1) Download 1 Year data for previously identified stocks  
2) Format any necessary statistics  
3) Save the datasets  
4) Create a meta dataset with pertinant information for all stocks under consideration  
5) Write a learning algorithm to select stocks for investment based on the above criteria.  

This notebook will concern itself with steps 1 - 3 above. Steps 4-5 will be expanded in another notebook. 

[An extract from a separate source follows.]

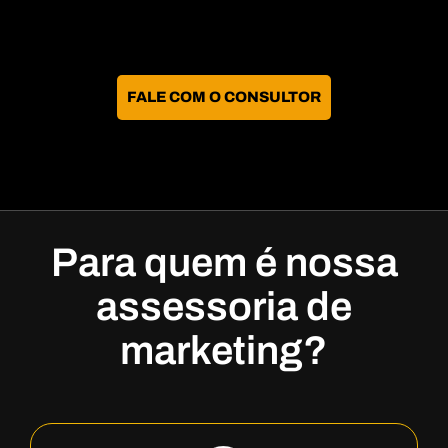
FALE COM O CONSULTOR
Para quem é nossa
assessoria de
marketing?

#### 1) Download 1 Year data for previously identified stocks

In [12]:
from extract import get_history
from transform import format_date, base_returns
from time import sleep
from IPython import display

In [1]:
import pandas as pd
import numpy as np

pd.set_option("display.max_rows", 100)
pd.set_option("display.max_columns", 100)

In [2]:
key_df = pd.read_csv('./data/screens/volume600k/highmeanreturn_lowstd_top_performers_2_months.csv', )
key_df.head()

Unnamed: 0.1,Unnamed: 0,mean,std,alpha
0,EXPI,2.768366,5.129503,0.539695
1,OSTK,4.301383,8.244235,0.521744
2,GNRC,1.213634,2.374996,0.511005
3,EVH,2.035792,4.379593,0.464836
4,GSS,1.760608,3.880173,0.453745


In [3]:
key_df.rename({'Unnamed: 0':'SYM'}, axis=1, inplace=True)
key_df.head()

Unnamed: 0,SYM,mean,std,alpha
0,EXPI,2.768366,5.129503,0.539695
1,OSTK,4.301383,8.244235,0.521744
2,GNRC,1.213634,2.374996,0.511005
3,EVH,2.035792,4.379593,0.464836
4,GSS,1.760608,3.880173,0.453745


In [6]:
key_df.shape

(136, 4)

In [5]:
stocks = ['EXPI']  # Shows that the functionality works correctly

for stock in stocks:
    stock_data = get_history(stock)
    stock_df = format_date(stock_data)
    stock_df['SYMBOL'] = stock
    stock_df = base_returns(stock_df)
    
stock_df

Unnamed: 0,open,high,low,close,volume,date,SYMBOL,prev_close,diff_1,pct_change,log_return
0,9.49,9.8000,9.32,9.59,125705,2019-08-19,EXPI,,,,
1,9.54,9.7500,9.38,9.41,98463,2019-08-20,EXPI,9.59,-0.18,-0.018770,-0.018948
2,9.48,9.4800,9.10,9.24,98149,2019-08-21,EXPI,9.41,-0.17,-0.018066,-0.018231
3,9.26,9.3500,8.75,8.80,209154,2019-08-22,EXPI,9.24,-0.44,-0.047619,-0.048790
4,8.77,8.8500,8.34,8.48,281435,2019-08-23,EXPI,8.80,-0.32,-0.036364,-0.037041
...,...,...,...,...,...,...,...,...,...,...,...
248,30.98,32.9199,30.34,30.91,1503190,2020-08-12,EXPI,29.99,0.92,0.030677,0.030216
249,31.54,35.3300,31.20,33.59,1868868,2020-08-13,EXPI,30.91,2.68,0.086703,0.083149
250,33.75,36.2000,33.08,34.29,2064018,2020-08-14,EXPI,33.59,0.70,0.020840,0.020625
251,34.80,36.3700,32.51,33.54,2206337,2020-08-17,EXPI,34.29,-0.75,-0.021872,-0.022115


In [9]:
def extract_stock(stock,periodType='year', frequencyType='daily', frequency='1', periods=1):
    stock_data = get_history(stock, 
                             periodType=periodType, 
                             frequencyType=frequencyType, 
                             frequency=frequency, 
                             periods=periods)
    
    stock_df = format_date(stock_data)
    stock_df['SYMBOL'] = stock
    stock_df = base_returns(stock_df)
    stock_df = stock_df.iloc[::-1]
    # save as pickle
    stock_df.to_pickle('./data/screens/volume600k/high_alpha_12_months/{}081920.pickle'.format(stock))
    #return stock_df

In [13]:
for i, sym in enumerate(key_df['SYM']):
    display.clear_output()
    extract_stock(sym)
    print('{:.2f}%'.format(i/key_df['SYM'].shape[0]*100))
    sleep(.5)

99.26%


1 year stock data download for top performers and saved to './data/screens/volume600k/high_alpha_12_months/'. 

Furthermore, `def extract_stock` has been added to extract.py for future use as a stand alone extractor function, with the ability to save and optionally return the stock df.